Thursday, February 21, 2019

Venice: PGC - From Gesture to Form. Postwar European and American Art from the Schulhof Collection

Peggy Guggenheim Collection
From Gesture to Form. Postwar European and American Art from the Schulhof Collection

At the Peggy Guggeneheim Collection, until March 18, From Gesture to Form. Postwar European and American Art from the Schulhof Collection is curated by Grazina Subelyte and Karole P. B. Vail. In 2012, the late Rudolph B. and Hannelore B. Schulhof bequeathed eighty works of their postwar European and American art collection to the Solomon R. Guggenheim Foundation to be housed at the Peggy Guggenheim Collection. This exhibition is a unique opportunity to view the Schulhof Collection nearly in its entirety. 
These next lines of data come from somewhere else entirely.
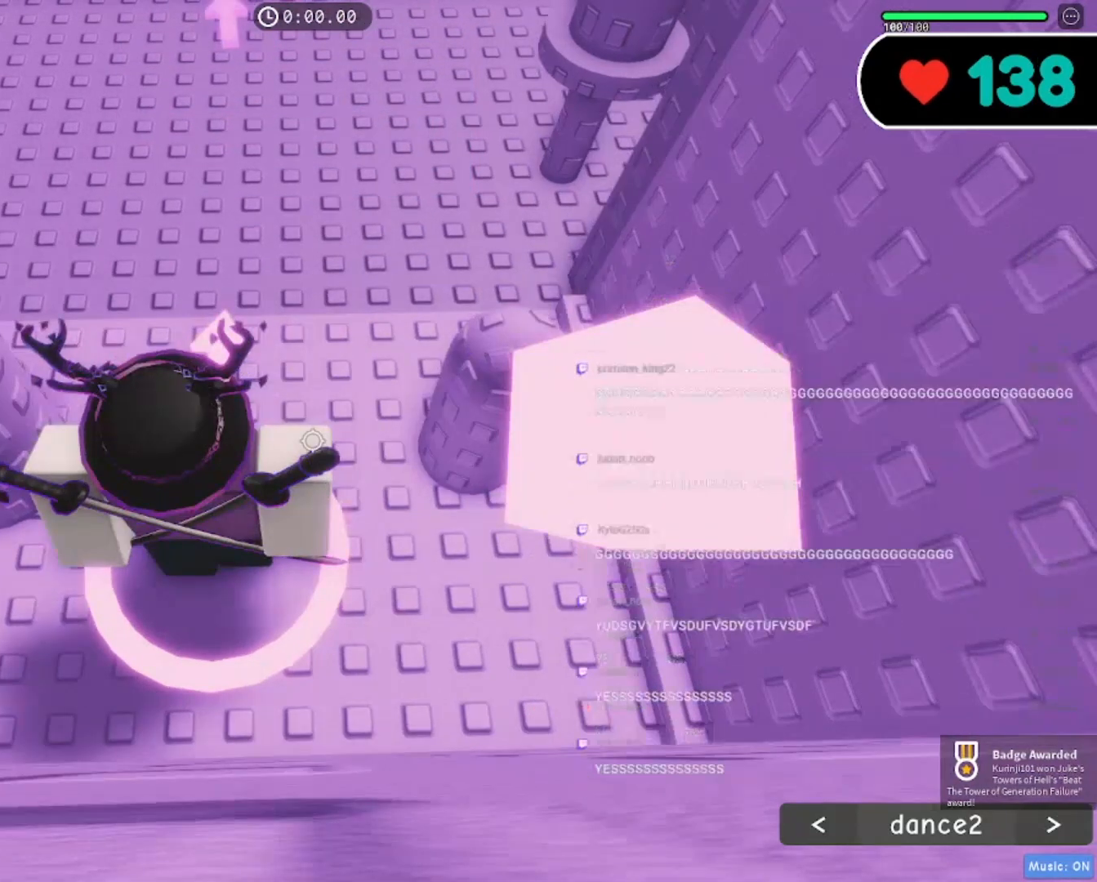
{"keys": [], "mouse": [], "events": [[200, "s", "up"], [217, "shift", "up"]]}
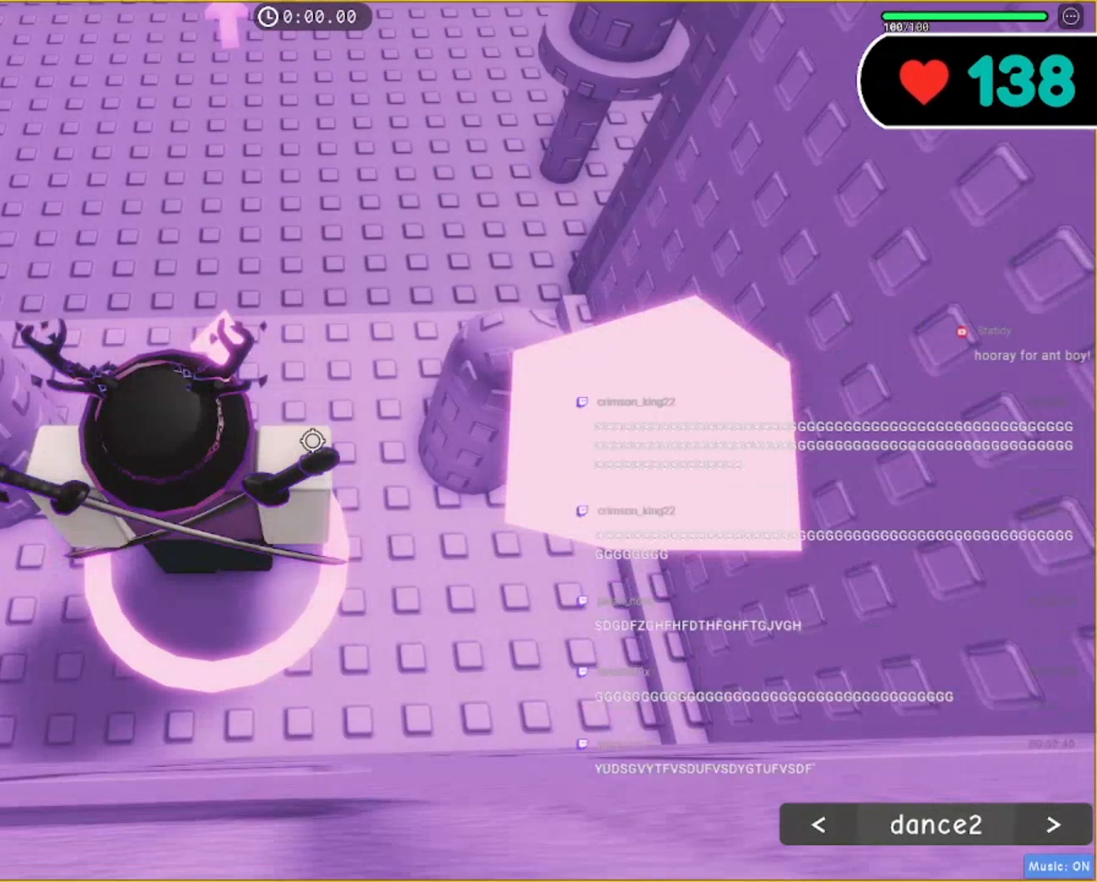
{"keys": [], "mouse": [], "events": []}
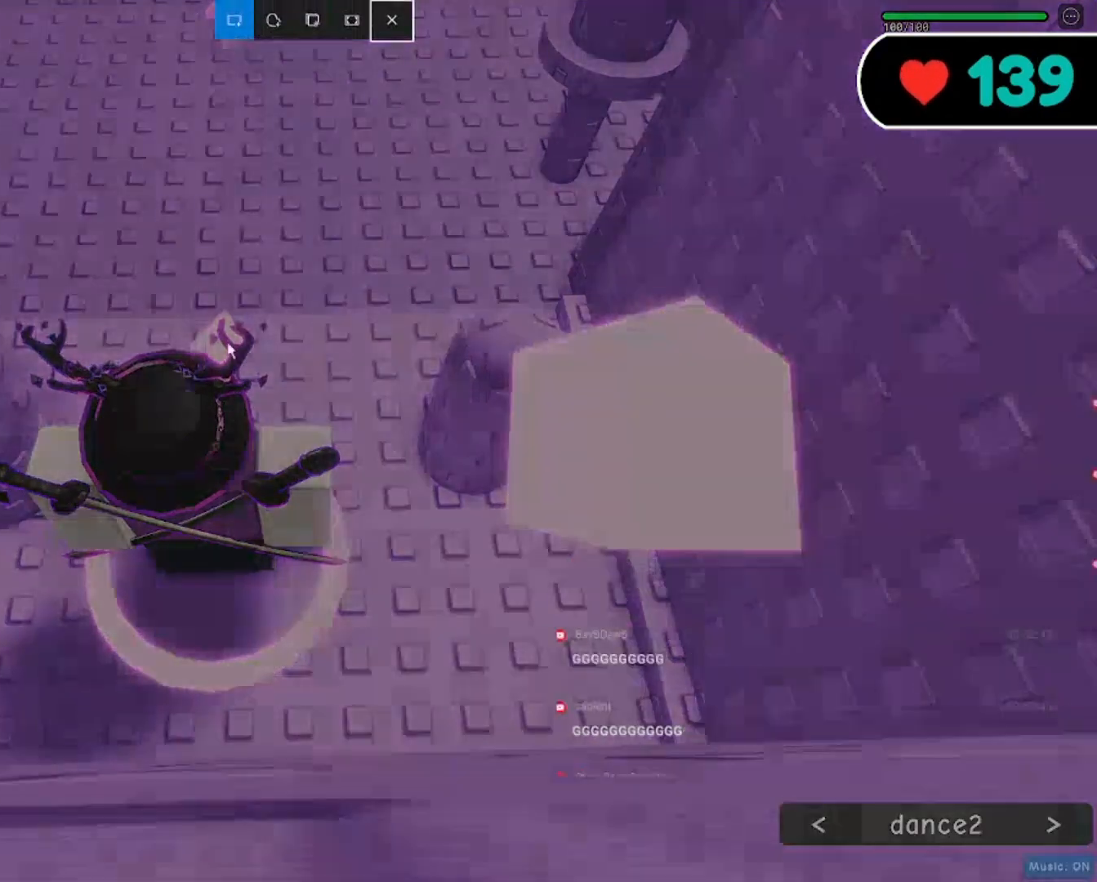
{"keys": [], "mouse": [], "events": []}
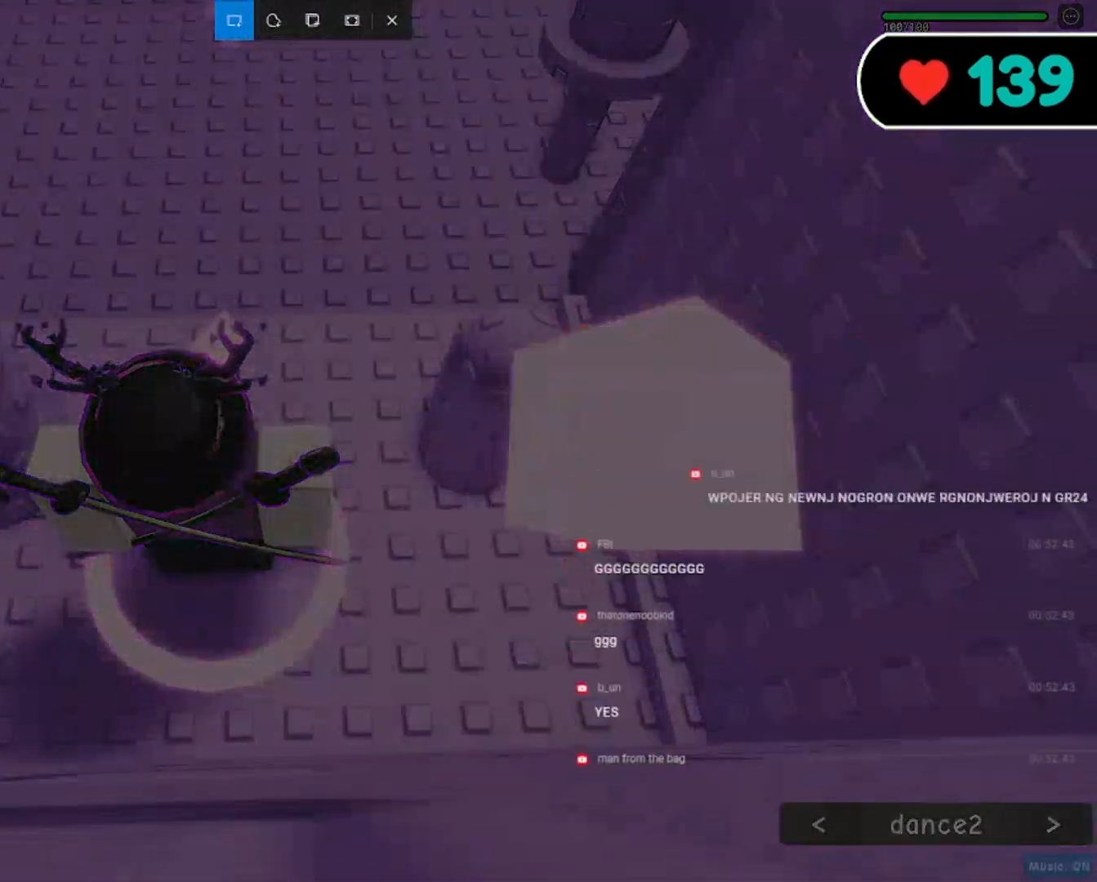
{"keys": [], "mouse": ["left"], "events": [[234, "mouse_left", "down"]]}
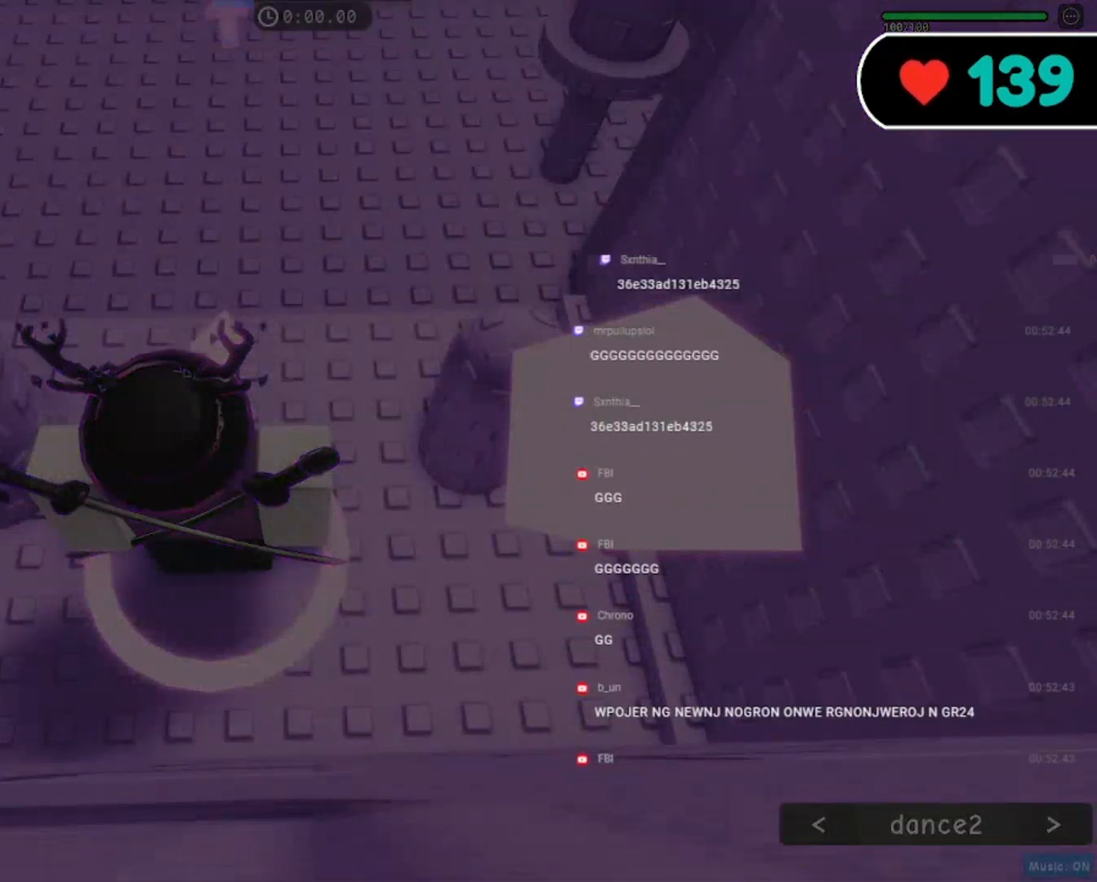
{"keys": [], "mouse": ["left"], "events": []}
Carl Andre - The Way West (Uncarved Blocks) – 1975

  Copyright Estate of Joan Mitchell – courtesy PGC - Solomon R. Guggenheim Foundation, New York, Hannelore B. and Rudolph B. Schulhof Collection, bequest of Hannelore B. Schulhof, 2012

Peggy Guggenheim Collection
From Gesture to Form. Postwar European and American Art from the Schulhof Collection

Privileging formal artistic developments, this presentation provides insights into the art movements and styles that evolved and matured towards the end of World War II through to the 1980s. Abstract imagery, as a quest into issues of color, form and space as well as their interrelationships, characterized the postwar decades, becoming the foundation of the Schulhof Collection.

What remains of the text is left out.